L'environnement bâti est responsable d'environ 40% des émissions mondiales de carbone, pourtant tous les nouveaux bâtiments doivent fonctionner à zéro carbone net à partir de 2030 et les bâtiments neufs et existants doivent fonctionner à zéro carbone net d'ici 2050.
2/ Considération environnementale, sociale et gouvernementale (ESG)
L'immobilier vert, la flexibilité et l'investissement à impact social deviennent également de plus en plus importants pour les investisseurs. Les occupants sont devenus plus autonomes et plus exigeants, car ils veulent des lieux où il fait bon vivre et travailler.

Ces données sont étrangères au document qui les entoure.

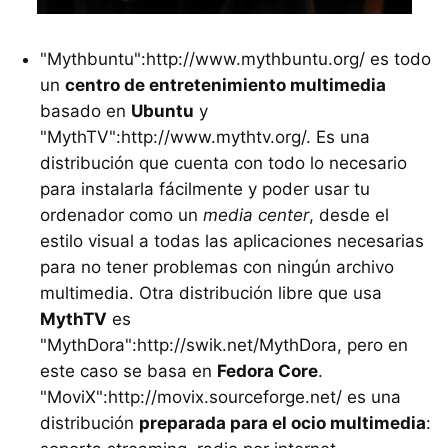
"Mythbuntu":http://www.mythbuntu.org/ es todo
un
centro de entretenimiento multimedia
basado en
Ubuntu
y
"MythTV":http://www.mythtv.org/. Es una
distribución que cuenta con todo lo necesario
para instalarla fácilmente y poder usar tu
ordenador como un
media center
, desde el
estilo visual a todas las aplicaciones necesarias
para no tener problemas con ningún archivo
multimedia. Otra distribución libre que usa
MythTV
es
"MythDora":http://swik.net/MythDora, pero en
este caso se basa en
Fedora Core
.
"MoviX":http://movix.sourceforge.net/ es una
distribución
preparada para el ocio multimedia
:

Pour attirer davantage d'acheteurs ou de locataires, les promoteurs immobiliers et les propriétaires doivent offrir des avantages supplémentaires ou fournir des commodités bien pensées. Parmi les opportunités, citons les immeubles de bureaux dotés de technologies intelligentes, d'équipements de proximité et d'un accès à des stations de recharge de véhicules électriques (VE), à des vélos électriques ou à des points de livraison pour le commerce électronique.
Les promoteurs immobiliers, investisseurs et autres parties prenantes tournés vers l'avenir comprennent l'importance de la durabilité. Il ne s'agit pas seulement d'optimiser l'efficacité énergétique, mais aussi de choisir des matériaux écologiques.
3/ Numérisation et technologie
L'augmentation de l'efficacité et la réduction des coûts des transactions grâce à l'utilisation de solutions numériques sera également un facteur clé de changement de jeu dans l'année à venir et au-delà.
La « proptech » permet aux investisseurs de gérer leurs investissements immobiliers à distance, à travers les startups qui proposent la mise en place et la gestion des actifs en utilisant simplement un smartphone.
Il est beaucoup plus facile d'obtenir des rendements positifs dans un marché en croissance ou stable, et 2023 sera un défi pour les investisseurs, mais il y aura des opportunités significatives pour obtenir d'excellents rendements pour ceux qui sont assez avisés, conclut Nicole Lux.